GIULIANOVA. Non si ferma la determinata opposizione intrapresa dal Cittadino Governante in merito all’adozione della variante al piano di recupero dell’area ex zuccherificio Sadam in via Trieste. Il provvedimento è stato approvato a maggioranza in consiglio martedì notte. L’esito, seppur scontato, ha fatto registrare dei palesi malumori all’interno della maggioranza: ci sono stati il voto contrario di Antonella Guidobaldi e l’astensione di Giulio Garzarella. Quanto all’opposizione, è il gruppo guidato da Franco Arboretti ad aver più di tutti contestato in aula il piano e ora non ha assolutamente intenzione di mollare. Lo stesso capogruppo del Cittadino Governante afferma: «Quella sulla ex Sadam per noi è una battaglia fondamentale che porteremo avanti fino in fondo, senza lasciare nulla di intentato. Attenderemo la pubblicazione sull’albo pretorio della recente adozione e da quel momento si potranno depositare le osservazioni. Le nostre riguarderanno gli emendamenti già oggetto di discussione in consiglio, con l’aggiunta di ulteriori argomenti che sono emersi. In tutto saranno circa 20 le osservazioni che porteranno la nostra firma e che saranno poi discusse a tempo debito. Nello stesso tempo stiamo lavorando per presentare un esposto alla Corte dei conti in considerazione dei danni che l’ente potrebbe subire a seguito del via libera a un piano di recupero sbilanciato a favore del privato. La nostra azione non si ferma qui: è nostra intenzione coinvolgere la cittadinanza sulla scelta urbanistica attraverso uno strumento democratico. Infatti, vogliamo indire a breve un’assemblea pubblica attraverso la quale raccogliere idee, proposte, considerazioni e riflessioni dei cittadini sul piano ex Sadam».
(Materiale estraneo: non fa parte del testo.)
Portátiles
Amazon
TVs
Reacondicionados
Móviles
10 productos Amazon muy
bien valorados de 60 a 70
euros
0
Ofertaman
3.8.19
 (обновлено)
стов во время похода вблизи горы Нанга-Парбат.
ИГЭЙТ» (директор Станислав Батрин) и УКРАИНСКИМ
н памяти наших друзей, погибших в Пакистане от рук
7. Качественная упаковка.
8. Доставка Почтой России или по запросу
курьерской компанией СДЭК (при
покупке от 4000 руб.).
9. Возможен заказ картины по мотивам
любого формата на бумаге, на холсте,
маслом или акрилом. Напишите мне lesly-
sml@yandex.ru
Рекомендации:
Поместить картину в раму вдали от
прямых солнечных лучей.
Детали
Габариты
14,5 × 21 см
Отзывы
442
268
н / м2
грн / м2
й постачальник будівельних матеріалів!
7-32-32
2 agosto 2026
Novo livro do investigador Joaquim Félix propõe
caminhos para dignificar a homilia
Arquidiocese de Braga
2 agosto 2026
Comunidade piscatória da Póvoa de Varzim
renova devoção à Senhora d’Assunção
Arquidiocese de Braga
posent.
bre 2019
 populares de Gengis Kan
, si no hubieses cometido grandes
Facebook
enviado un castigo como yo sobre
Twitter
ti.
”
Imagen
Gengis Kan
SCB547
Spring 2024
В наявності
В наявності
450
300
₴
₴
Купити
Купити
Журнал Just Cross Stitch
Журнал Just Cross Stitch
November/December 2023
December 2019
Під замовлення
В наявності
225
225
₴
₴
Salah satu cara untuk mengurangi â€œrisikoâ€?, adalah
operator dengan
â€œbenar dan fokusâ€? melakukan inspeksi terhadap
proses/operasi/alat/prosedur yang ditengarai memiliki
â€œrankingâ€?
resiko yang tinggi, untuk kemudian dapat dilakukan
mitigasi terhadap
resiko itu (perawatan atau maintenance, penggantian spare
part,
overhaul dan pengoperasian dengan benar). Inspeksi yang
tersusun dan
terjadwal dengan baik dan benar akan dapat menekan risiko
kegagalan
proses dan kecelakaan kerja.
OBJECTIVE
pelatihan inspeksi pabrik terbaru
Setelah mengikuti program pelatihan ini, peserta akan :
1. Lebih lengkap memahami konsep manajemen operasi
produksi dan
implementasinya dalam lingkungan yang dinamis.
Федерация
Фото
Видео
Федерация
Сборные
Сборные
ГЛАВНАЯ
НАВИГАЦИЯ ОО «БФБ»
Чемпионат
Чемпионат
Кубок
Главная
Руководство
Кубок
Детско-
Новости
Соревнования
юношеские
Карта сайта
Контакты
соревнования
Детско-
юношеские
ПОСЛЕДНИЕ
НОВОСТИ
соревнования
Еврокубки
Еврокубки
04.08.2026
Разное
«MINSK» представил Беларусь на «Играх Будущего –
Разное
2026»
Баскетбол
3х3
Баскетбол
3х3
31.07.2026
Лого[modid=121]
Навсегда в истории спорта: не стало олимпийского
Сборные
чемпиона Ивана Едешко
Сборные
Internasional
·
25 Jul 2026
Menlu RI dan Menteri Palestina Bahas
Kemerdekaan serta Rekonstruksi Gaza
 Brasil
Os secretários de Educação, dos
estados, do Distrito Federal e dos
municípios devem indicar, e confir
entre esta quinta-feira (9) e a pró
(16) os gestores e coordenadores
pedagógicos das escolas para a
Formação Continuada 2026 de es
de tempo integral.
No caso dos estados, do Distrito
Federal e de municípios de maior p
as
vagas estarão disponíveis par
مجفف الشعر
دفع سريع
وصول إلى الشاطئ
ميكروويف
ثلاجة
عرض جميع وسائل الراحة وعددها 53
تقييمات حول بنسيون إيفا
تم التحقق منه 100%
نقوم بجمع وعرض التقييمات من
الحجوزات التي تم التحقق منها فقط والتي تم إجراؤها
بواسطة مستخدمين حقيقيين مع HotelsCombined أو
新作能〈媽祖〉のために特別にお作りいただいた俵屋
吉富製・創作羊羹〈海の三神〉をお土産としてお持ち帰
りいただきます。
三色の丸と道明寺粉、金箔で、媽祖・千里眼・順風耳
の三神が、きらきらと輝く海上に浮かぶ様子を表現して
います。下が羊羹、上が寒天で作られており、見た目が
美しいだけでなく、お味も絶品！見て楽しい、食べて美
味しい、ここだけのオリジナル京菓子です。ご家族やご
Il gruppo di opposizione torna a commentare, con una nota, il consiglio comunale di lunedì scorso e, tra le altre cose, scrive: «A Costantini e ai suoi non interessa nulla della difesa del paesaggio giuliese, dei nostri beni culturali, della costruzione di una città sempre più accogliente; a loro interessa solo la politica del fare, ma i cittadini sono più interessati alla politica del fare bene. E occorre avere una adeguata cultura capace di guidare le scelte amministrative». Il Cittadino Governante ricorda, a proposito del consiglio di lunedì, anche la bocciatura della mozione tesa a preservare dal cemento la collina a ovest di piazza Dalla Chiesa e il diniego all’osservazione che mirava a salvaguardare il Kursaal da palazzo Gavioli. Tra le osservazioni, come afferma il gruppo di opposizione, ne sarebbe invece stata approvata una presentata dai familiari di un assessore e che andrebbe a loro vantaggio.